Our Investment in You:
- Full-time remote work
- Competitive salaries
- Excellent benefits
Key Functions/Responsibilities:
- Develops and enhances our physician, clinician, community health center and hospital relationships through effective business interactions and outreach
- Works collaboratively with Provider Relations Consultants and Supervisor to develop and update provider orientation programs
- Coaches and assists in the training of Provider Relations Consultants and Provider Relations Specialists
- Organizes, prepares and conducts orientations of network providers (administrative and clinical) and their staff
- Takes the lead on specific Plan initiatives as they relate to provider education
- Provides general instruction and support on BMCHP products and policies to providers and coordinates office and provider site clinical and administrative meetings
- Meets with assigned providers regularly according to pre-set site visit servicing standards
- Acts as liaison for all reimbursement, credentialing, claims, EDI web site procedures and issues of key providers
- Facilitates resolution of complex contractual and member/provider issues, collaborating with internal departments as necessary
- Works collaboratively with Contract Managers in implementing and administering contractual provisions of provider agreement to ensure contractual compliance
- Manages flow of information to and from provider offices
- Monitors and communicates market trends and issues
- Outreaches to providers according to Plan initiatives
- Analyzes operational issues with regard to territory and provider operations such that interrelationships among other area providers are considered
- Facilitates timely problem resolution
- Initiates Plan interdepartmental collaboration to resolve complex provider issues
- Identifies system updates needed and completes research related to provider data in Onyx and Facets
- Represents Provider Relations and the plan at external provider and community events to maintain visible presence
- Processes reports as needed to support provider education, servicing, credentialing and recruitment
- Assists in developing marketing materials
- Participates in community outreach activities and events
- Ensures quality and compliance with state Medicaid regulations and NCQA requirements
- Other responsibilities as assigned
Qualifications:
Education:
- BA/BS required or related field, or an equivalent combination of education, training and experience
Experience:
- 4 or more year’s progressively responsible experience in provider relations or network management required
- Experience in the Medicare provider healthcare insurance industry preferred
Certification or Conditions of Employment:
- Must have valid driver’s license and access to reliable transportation
Competencies, Skills, and Attributes:
- Knowledge or familiarity with Medicaid and Medicare required
- Understanding of the local provider community
- Proven demonstration of effective communication skills (verbal and written), and interpersonal skills
- Demonstrated ability to establish, build and maintain relationships with internal and external constituents
- Strong analytical, research and organizational skills
- Strong follow up skills
- Ability to think and react quickly to address questions and issues while interacting with the provider community
- Foster an atmosphere of collaboration and teamwork internally and externally
- Demonstrate initiative, judgment, discretion and ability to operate within politically sensitive framework
- Ability to be flexible, work independently and manage multiple tasks
- Demonstrated competence using Microsoft Office products especially Excel and Access; familiarity with FACETS helpful
Working Conditions and Physical Effort:
- Must be willing to travel significantly to local communities to meet business needs up to 50% of time
- Ability to work in a fast paced environment
About WellSense
WellSense Health Plan is a nonprofit health insurance company serving more than 740,000 members across Massachusetts and New Hampshire through Medicare, Individual and Family, and Medicaid plans.
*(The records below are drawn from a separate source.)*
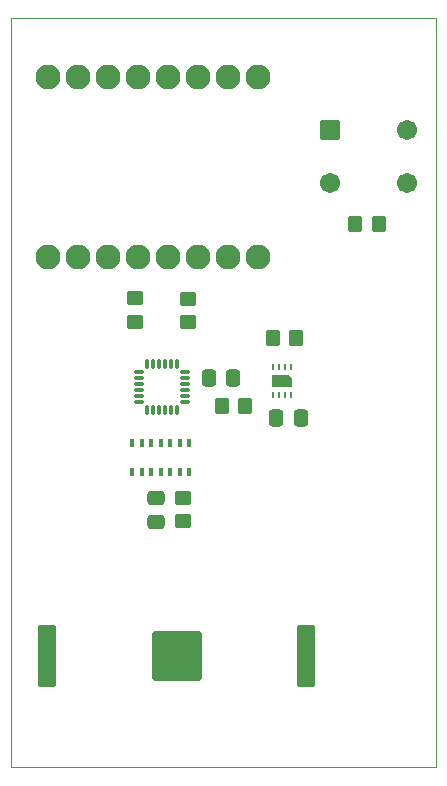
<source format=gts>
%TF.GenerationSoftware,KiCad,Pcbnew,8.0.8*%
%TF.CreationDate,2025-05-01T15:14:52+05:30*%
%TF.ProjectId,smart_ringfinal,736d6172-745f-4726-996e-6766696e616c,rev?*%
%TF.SameCoordinates,Original*%
%TF.FileFunction,Soldermask,Top*%
%TF.FilePolarity,Negative*%
%FSLAX46Y46*%
G04 Gerber Fmt 4.6, Leading zero omitted, Abs format (unit mm)*
G04 Created by KiCad (PCBNEW 8.0.8) date 2025-05-01 15:14:52*
%MOMM*%
%LPD*%
G01*
G04 APERTURE LIST*
G04 Aperture macros list*
%AMRoundRect*
0 Rectangle with rounded corners*
0 $1 Rounding radius*
0 $2 $3 $4 $5 $6 $7 $8 $9 X,Y pos of 4 corners*
0 Add a 4 corners polygon primitive as box body*
4,1,4,$2,$3,$4,$5,$6,$7,$8,$9,$2,$3,0*
0 Add four circle primitives for the rounded corners*
1,1,$1+$1,$2,$3*
1,1,$1+$1,$4,$5*
1,1,$1+$1,$6,$7*
1,1,$1+$1,$8,$9*
0 Add four rect primitives between the rounded corners*
20,1,$1+$1,$2,$3,$4,$5,0*
20,1,$1+$1,$4,$5,$6,$7,0*
20,1,$1+$1,$6,$7,$8,$9,0*
20,1,$1+$1,$8,$9,$2,$3,0*%
%AMFreePoly0*
4,1,6,0.500000,-0.850000,-0.500000,-0.850000,-0.500000,0.550000,-0.200000,0.850000,0.500000,0.850000,0.500000,-0.850000,0.500000,-0.850000,$1*%
G04 Aperture macros list end*
%ADD10RoundRect,0.075000X-0.350000X-0.075000X0.350000X-0.075000X0.350000X0.075000X-0.350000X0.075000X0*%
%ADD11RoundRect,0.075000X0.075000X-0.350000X0.075000X0.350000X-0.075000X0.350000X-0.075000X-0.350000X0*%
%ADD12RoundRect,0.250000X-0.475000X0.337500X-0.475000X-0.337500X0.475000X-0.337500X0.475000X0.337500X0*%
%ADD13RoundRect,0.250000X0.450000X-0.350000X0.450000X0.350000X-0.450000X0.350000X-0.450000X-0.350000X0*%
%ADD14RoundRect,0.250000X-0.350000X-0.450000X0.350000X-0.450000X0.350000X0.450000X-0.350000X0.450000X0*%
%ADD15RoundRect,0.250000X0.337500X0.475000X-0.337500X0.475000X-0.337500X-0.475000X0.337500X-0.475000X0*%
%ADD16C,2.109000*%
%ADD17RoundRect,0.102000X-1.980000X-1.980000X1.980000X-1.980000X1.980000X1.980000X-1.980000X1.980000X0*%
%ADD18RoundRect,0.102000X-0.635000X-2.540000X0.635000X-2.540000X0.635000X2.540000X-0.635000X2.540000X0*%
%ADD19RoundRect,0.250000X-0.450000X0.350000X-0.450000X-0.350000X0.450000X-0.350000X0.450000X0.350000X0*%
%ADD20RoundRect,0.102000X-0.749000X-0.749000X0.749000X-0.749000X0.749000X0.749000X-0.749000X0.749000X0*%
%ADD21C,1.702000*%
%ADD22RoundRect,0.087500X-0.087500X0.287500X-0.087500X-0.287500X0.087500X-0.287500X0.087500X0.287500X0*%
%ADD23R,0.250000X0.550000*%
%ADD24FreePoly0,270.000000*%
%TA.AperFunction,Profile*%
%ADD25C,0.050000*%
%TD*%
G04 APERTURE END LIST*
D10*
%TO.C,U3*%
X116875000Y-146975000D03*
X116875000Y-147475000D03*
X116875000Y-147975000D03*
X116875000Y-148475000D03*
X116875000Y-148975000D03*
X116875000Y-149475000D03*
D11*
X117575000Y-150175000D03*
X118075000Y-150175000D03*
X118575000Y-150175000D03*
X119075000Y-150175000D03*
X119575000Y-150175000D03*
X120075000Y-150175000D03*
D10*
X120775000Y-149475000D03*
X120775000Y-148975000D03*
X120775000Y-148475000D03*
X120775000Y-147975000D03*
X120775000Y-147475000D03*
X120775000Y-146975000D03*
D11*
X120075000Y-146275000D03*
X119575000Y-146275000D03*
X119075000Y-146275000D03*
X118575000Y-146275000D03*
X118075000Y-146275000D03*
X117575000Y-146275000D03*
%TD*%
D12*
%TO.C,C2*%
X118350000Y-157625000D03*
X118350000Y-159700000D03*
%TD*%
D13*
%TO.C,R2*%
X121075000Y-142750000D03*
X121075000Y-140750000D03*
%TD*%
D14*
%TO.C,R3*%
X123875000Y-149825000D03*
X125875000Y-149825000D03*
%TD*%
D15*
%TO.C,C3*%
X130600000Y-150825000D03*
X128525000Y-150825000D03*
%TD*%
%TO.C,C1*%
X124875000Y-147500000D03*
X122800000Y-147500000D03*
%TD*%
D16*
%TO.C,U1*%
X126950000Y-122025000D03*
X124410000Y-122025000D03*
X121870000Y-122025000D03*
X119330000Y-122025000D03*
X114250000Y-122025000D03*
X116790000Y-122025000D03*
X109170000Y-137265000D03*
X109170000Y-122025000D03*
X111710000Y-137265000D03*
X114250000Y-137265000D03*
X116790000Y-137265000D03*
X119330000Y-137265000D03*
X121870000Y-137265000D03*
X124410000Y-137265000D03*
X126950000Y-137265000D03*
X111710000Y-122025000D03*
%TD*%
D17*
%TO.C,BT1*%
X120080000Y-170980000D03*
D18*
X109095000Y-170980000D03*
X131065000Y-170980000D03*
%TD*%
D14*
%TO.C,R4*%
X135175000Y-134450000D03*
X137175000Y-134450000D03*
%TD*%
D19*
%TO.C,R1*%
X116575000Y-140725000D03*
X116575000Y-142725000D03*
%TD*%
D20*
%TO.C,S1*%
X133075000Y-126475000D03*
D21*
X133075000Y-130975000D03*
X139575000Y-126475000D03*
X139575000Y-130975000D03*
%TD*%
D22*
%TO.C,U2*%
X121125000Y-153000000D03*
X120325000Y-153000000D03*
X119525000Y-153000000D03*
X118725000Y-153000000D03*
X117925000Y-153000000D03*
X117125000Y-153000000D03*
X116325000Y-153000000D03*
X116325000Y-155400000D03*
X117125000Y-155400000D03*
X117925000Y-155400000D03*
X118725000Y-155400000D03*
X119525000Y-155400000D03*
X120325000Y-155400000D03*
X121125000Y-155400000D03*
%TD*%
D19*
%TO.C,R5*%
X120650000Y-157600000D03*
X120650000Y-159600000D03*
%TD*%
D14*
%TO.C,R6*%
X128200000Y-144075000D03*
X130200000Y-144075000D03*
%TD*%
D23*
%TO.C,U4*%
X129725000Y-146525000D03*
X129225000Y-146525000D03*
X128725000Y-146525000D03*
X128225000Y-146525000D03*
X128225000Y-148875000D03*
X128725000Y-148875000D03*
X129225000Y-148875000D03*
X129725000Y-148875000D03*
D24*
X128975000Y-147700000D03*
%TD*%
D25*
X106045000Y-117030000D02*
X142065000Y-117030000D01*
X142065000Y-180405000D01*
X106045000Y-180405000D01*
X106045000Y-117030000D01*
M02*

</source>
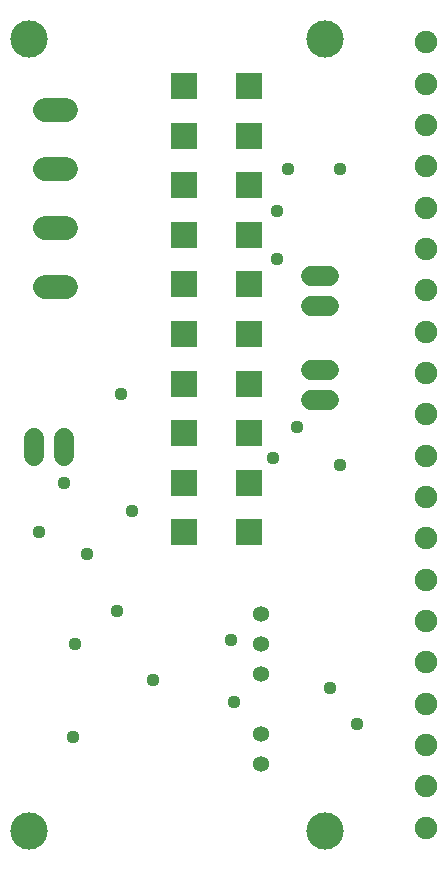
<source format=gbs>
G75*
%MOIN*%
%OFA0B0*%
%FSLAX25Y25*%
%IPPOS*%
%LPD*%
%AMOC8*
5,1,8,0,0,1.08239X$1,22.5*
%
%ADD10C,0.12414*%
%ADD11C,0.06800*%
%ADD12C,0.07850*%
%ADD13R,0.09068X0.09068*%
%ADD14C,0.05359*%
%ADD15C,0.07493*%
%ADD16C,0.04369*%
D10*
X0011643Y0013954D03*
X0110068Y0013954D03*
X0110068Y0277734D03*
X0011643Y0277734D03*
D11*
X0013257Y0144966D02*
X0013257Y0138966D01*
X0023257Y0138966D02*
X0023257Y0144966D01*
X0105599Y0157403D02*
X0111599Y0157403D01*
X0111599Y0167403D02*
X0105599Y0167403D01*
X0105599Y0188899D02*
X0111599Y0188899D01*
X0111599Y0198899D02*
X0105599Y0198899D01*
D12*
X0023947Y0195056D02*
X0016897Y0195056D01*
X0016897Y0214741D02*
X0023947Y0214741D01*
X0023947Y0234427D02*
X0016897Y0234427D01*
X0016897Y0254112D02*
X0023947Y0254112D01*
D13*
X0063347Y0262206D03*
X0063347Y0245671D03*
X0063347Y0229135D03*
X0063347Y0212600D03*
X0063347Y0196064D03*
X0063347Y0179529D03*
X0063347Y0162993D03*
X0063347Y0146458D03*
X0063347Y0129923D03*
X0063347Y0113387D03*
X0085001Y0113387D03*
X0085001Y0129923D03*
X0085001Y0146458D03*
X0085001Y0162993D03*
X0085001Y0179529D03*
X0085001Y0196064D03*
X0085001Y0212600D03*
X0085001Y0229135D03*
X0085001Y0245671D03*
X0085001Y0262206D03*
D14*
X0088989Y0086316D03*
X0088989Y0076316D03*
X0088989Y0066316D03*
X0088989Y0046316D03*
X0088989Y0036316D03*
D15*
X0143926Y0042497D03*
X0143926Y0028718D03*
X0143926Y0014938D03*
X0143926Y0056277D03*
X0143926Y0070056D03*
X0143926Y0083836D03*
X0143926Y0097615D03*
X0143926Y0111395D03*
X0143926Y0125175D03*
X0143926Y0138954D03*
X0143926Y0152734D03*
X0143926Y0166513D03*
X0143926Y0180293D03*
X0143926Y0194072D03*
X0143926Y0207852D03*
X0143926Y0221631D03*
X0143926Y0235411D03*
X0143926Y0249190D03*
X0143926Y0262970D03*
X0143926Y0276749D03*
D16*
X0115300Y0234364D03*
X0097800Y0234612D03*
X0094300Y0220612D03*
X0094300Y0204612D03*
X0100800Y0148612D03*
X0092800Y0138112D03*
X0115300Y0135864D03*
X0078800Y0077364D03*
X0079800Y0056864D03*
X0052800Y0064112D03*
X0040800Y0087112D03*
X0030800Y0106112D03*
X0023300Y0129989D03*
X0014800Y0113612D03*
X0026800Y0076112D03*
X0026300Y0045112D03*
X0045800Y0120489D03*
X0042300Y0159615D03*
X0111800Y0061364D03*
X0120800Y0049364D03*
M02*

</source>
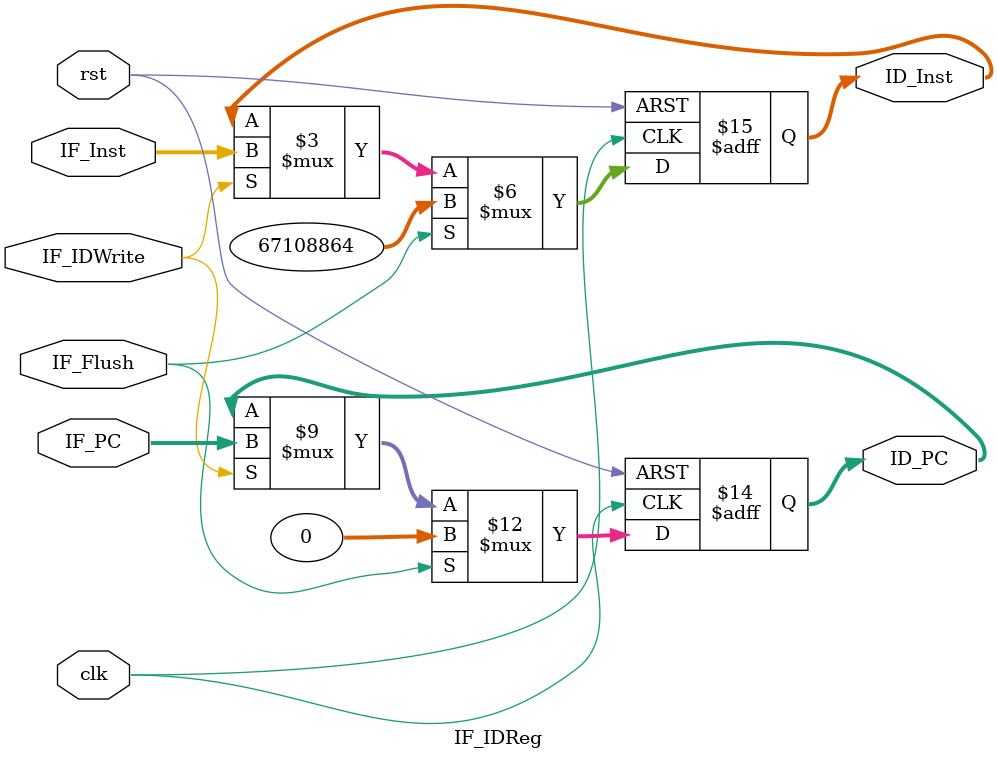
<source format=v>
`timescale 1ps/1ps
module IF_IDReg(
       clk,
       rst,
       IF_IDWrite,
       IF_PC,
       IF_Inst,
       IF_Flush,
       ID_PC,
       ID_Inst   
       );

    input clk,
          rst,
          IF_Flush,
          IF_IDWrite;
    
    input [31:0] IF_PC,
                 IF_Inst;
    
    output reg [31:0] ID_PC,
                      ID_Inst;

    always@(posedge clk, posedge rst) begin
        if(rst) begin
            ID_PC <= 32'b0;
            ID_Inst <= 32'b00000100000000000000000000000000;
        end
        else begin
            if(IF_Flush) begin
                ID_PC <= 32'b0;
                ID_Inst <= 32'b00000100000000000000000000000000;
            end
            else begin
                if(IF_IDWrite)begin 
                    ID_Inst <= IF_Inst;
                    ID_PC <= IF_PC;
                end
                else begin
                    ID_Inst <= ID_Inst;
                    ID_PC <= ID_PC;
                end
            end
        end
    end
endmodule
</source>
Founded in 1997, WellSense provides high-quality health plans and services that work for our members, no matter their circumstances. WellSense is committed to the diversity and inclusion of staff and their members.
Qualified applicants will receive consideration for employment without regard to race, color, religion, sex, national origin, sexual orientation, gender identity, disability or protected veteran status. WellSense participates in the E-Verify program to electronically verify the employment eligibility of newly hired employees.